LGBTQ+ and experiencing discrimination

MacKenzie+Anderson+and+her+wife%2C+Libby+Anderson%2C+at+the+Aquarium+of+the+Pacific.+

MacKenzie Anderson

MacKenzie Anderson and her wife, Libby Anderson, at the Aquarium of the Pacific.

Everyone is different. Some people hide it because they face discrimination among their peers in their social environment. Society needs to start learning to accept different types of people, such as the ones in the LGBTQ + community.

 

Learning what they’ve gone through might help us understand what we can do to help them feel more accepted in society today.

 

MacKenzie Anderson, an English eighth grade teacher, is part of the LGBTQ+ community and was a closeted lesbian while in middle and high school. She felt discriminated against in her own school environment.

 

“Kids were just mean, they assumed, they bullied. They would try to pressure me to say ‘oh you’re gay’ or ‘you like this person’ and I never did,” Anderson said.

 

Bullying caused Anderson to not want to come out and be afraid about what people would tell her at school. Even her own friends would pressure her and make her uncomfortable.

 

“I had set myself in this cycle of hiding who I was, that I was really late in coming out to just myself and everybody else,” said Anderson. 

 

She shows that it’s important to know who you are first, and then let other people know, because coming out is a very serious and important thing in someone’s life.

 

No matter what people are, they should have friends and family there to support them. For example, Anderson’s parents were accepting and supportive of  her, but her wife’s parents weren’t as kind.

 

“They didn’t accept us and thought we were wrong because of what they believed, religiously,” Anderson said. She added that it was a very hard time knowing that her wife’s parents didn’t accept who they were and who they chose to love.

 

A lot of teens that are also a part of the LGBTQ + community can sometimes feel like their parents also won’t accept who they are. They can feel lost, and that could cause them to hide who they are even more.

 

Anderson said, “It’s a big problem, that’s why a lot of kids hurt themselves. It’s why a lot of kids hide their identity because they don’t feel safe in their home to be who they are.”

 

Coming out can be difficult.
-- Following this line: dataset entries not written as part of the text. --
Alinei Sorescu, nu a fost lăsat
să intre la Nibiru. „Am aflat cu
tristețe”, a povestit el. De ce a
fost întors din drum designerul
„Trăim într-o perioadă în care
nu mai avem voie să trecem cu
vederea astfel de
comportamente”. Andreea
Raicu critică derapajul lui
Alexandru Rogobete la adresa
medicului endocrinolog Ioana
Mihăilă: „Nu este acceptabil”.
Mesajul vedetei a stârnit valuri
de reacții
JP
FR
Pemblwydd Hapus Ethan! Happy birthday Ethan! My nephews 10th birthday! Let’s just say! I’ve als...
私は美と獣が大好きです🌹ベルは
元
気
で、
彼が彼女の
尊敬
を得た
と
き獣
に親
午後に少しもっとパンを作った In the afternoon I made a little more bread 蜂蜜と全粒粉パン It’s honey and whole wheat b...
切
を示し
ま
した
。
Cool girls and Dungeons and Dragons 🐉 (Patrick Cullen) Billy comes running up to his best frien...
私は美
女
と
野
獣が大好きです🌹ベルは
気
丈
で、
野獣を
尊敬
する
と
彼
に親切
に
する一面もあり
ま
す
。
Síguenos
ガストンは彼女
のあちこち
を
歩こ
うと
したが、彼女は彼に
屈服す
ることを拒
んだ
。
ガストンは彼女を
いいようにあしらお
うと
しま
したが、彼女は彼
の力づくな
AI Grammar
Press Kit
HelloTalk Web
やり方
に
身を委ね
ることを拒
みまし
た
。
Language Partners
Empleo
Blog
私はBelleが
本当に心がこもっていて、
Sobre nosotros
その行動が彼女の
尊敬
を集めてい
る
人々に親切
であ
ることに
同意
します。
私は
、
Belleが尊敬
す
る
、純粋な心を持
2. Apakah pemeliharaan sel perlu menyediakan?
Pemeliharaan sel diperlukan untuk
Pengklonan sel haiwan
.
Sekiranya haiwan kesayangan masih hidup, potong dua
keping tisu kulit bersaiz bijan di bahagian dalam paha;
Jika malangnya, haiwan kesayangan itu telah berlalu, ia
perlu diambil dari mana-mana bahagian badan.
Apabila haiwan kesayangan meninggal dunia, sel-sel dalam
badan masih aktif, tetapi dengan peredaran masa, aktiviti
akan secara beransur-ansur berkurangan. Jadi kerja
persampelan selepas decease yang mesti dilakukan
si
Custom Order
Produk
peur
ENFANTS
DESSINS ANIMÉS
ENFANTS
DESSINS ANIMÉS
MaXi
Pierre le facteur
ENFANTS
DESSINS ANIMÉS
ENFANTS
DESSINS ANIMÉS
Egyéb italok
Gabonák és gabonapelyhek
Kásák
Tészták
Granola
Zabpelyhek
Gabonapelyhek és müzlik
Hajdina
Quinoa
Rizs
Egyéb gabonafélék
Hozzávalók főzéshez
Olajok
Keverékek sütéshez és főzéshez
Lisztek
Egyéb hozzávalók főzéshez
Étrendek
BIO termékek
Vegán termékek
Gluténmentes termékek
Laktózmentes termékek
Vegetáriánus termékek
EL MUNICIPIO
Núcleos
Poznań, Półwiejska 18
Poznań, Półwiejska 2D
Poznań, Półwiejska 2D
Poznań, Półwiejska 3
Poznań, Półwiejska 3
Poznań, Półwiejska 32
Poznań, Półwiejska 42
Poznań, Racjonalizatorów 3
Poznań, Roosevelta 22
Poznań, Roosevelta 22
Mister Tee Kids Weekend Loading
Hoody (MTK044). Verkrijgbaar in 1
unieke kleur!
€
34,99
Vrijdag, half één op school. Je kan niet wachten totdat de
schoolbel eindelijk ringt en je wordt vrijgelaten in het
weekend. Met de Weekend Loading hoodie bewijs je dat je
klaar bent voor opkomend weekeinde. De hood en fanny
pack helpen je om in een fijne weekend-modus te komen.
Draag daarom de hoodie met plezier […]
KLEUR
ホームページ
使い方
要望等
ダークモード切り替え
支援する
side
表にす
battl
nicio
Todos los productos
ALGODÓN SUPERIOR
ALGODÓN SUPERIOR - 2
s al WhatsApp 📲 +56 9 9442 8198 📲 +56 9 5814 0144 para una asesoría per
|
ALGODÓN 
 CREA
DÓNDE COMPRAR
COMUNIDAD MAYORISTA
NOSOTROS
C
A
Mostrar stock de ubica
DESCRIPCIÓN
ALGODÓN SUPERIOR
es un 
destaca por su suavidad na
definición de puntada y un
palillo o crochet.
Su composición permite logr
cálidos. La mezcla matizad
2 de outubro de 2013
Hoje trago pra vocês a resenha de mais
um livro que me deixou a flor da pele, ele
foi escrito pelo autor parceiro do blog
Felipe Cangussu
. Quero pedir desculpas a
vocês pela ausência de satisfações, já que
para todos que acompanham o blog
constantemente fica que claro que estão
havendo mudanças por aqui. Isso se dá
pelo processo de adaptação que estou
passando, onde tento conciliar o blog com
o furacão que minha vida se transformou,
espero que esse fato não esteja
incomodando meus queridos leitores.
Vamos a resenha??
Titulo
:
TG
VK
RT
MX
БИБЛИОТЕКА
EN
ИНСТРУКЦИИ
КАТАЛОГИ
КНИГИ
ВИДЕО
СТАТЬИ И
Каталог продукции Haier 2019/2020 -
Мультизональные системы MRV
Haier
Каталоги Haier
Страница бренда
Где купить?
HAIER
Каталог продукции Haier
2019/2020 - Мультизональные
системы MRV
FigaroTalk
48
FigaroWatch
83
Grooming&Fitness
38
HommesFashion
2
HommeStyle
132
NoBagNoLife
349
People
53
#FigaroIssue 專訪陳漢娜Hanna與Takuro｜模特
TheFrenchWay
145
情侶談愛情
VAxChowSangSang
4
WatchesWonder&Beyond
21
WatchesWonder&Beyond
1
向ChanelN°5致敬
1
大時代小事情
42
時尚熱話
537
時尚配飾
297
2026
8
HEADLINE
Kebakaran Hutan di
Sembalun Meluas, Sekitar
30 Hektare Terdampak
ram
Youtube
Some students have experienced harassment.

 

A neighbor of the author who wished to remain anonymous, speaking about their experience after they came out, said, “There was touching that I didn’t really allow, but, due to me being gay, it was just kinda like, ‘I guess I kinda have to suck it up.’And let people treat me as they please.”

 

They start to lessen themselves, thinking that they don’t matter and that their feelings aren’t as important as any other ‘normal’ person.

 

According to RAINN, the Rape, Abuse, and Incest National Network, “Girls who identify as lesbian or bisexual are more likely than other youth to experience sexual harassment: to being called sexually offensive names, having rumors told about them, being called gay or lesbian in a derogatory way, receiving sexually offensive photographs or messages, and being touched or grabbed in a sexual way.”

 

People should know that they cannot change someone’s sexuality by touching them inappropriately or trying to “fix them straight.” According to the American Psychological Association, therapies that try to change sexual orientation “are unscientific and possibly harmful.”

 

“When you can’t accept who you are as a young kid you don’t get to grow into yourself and into your identity until later in life, and that can sometimes have extra obstacles,” said Anderson.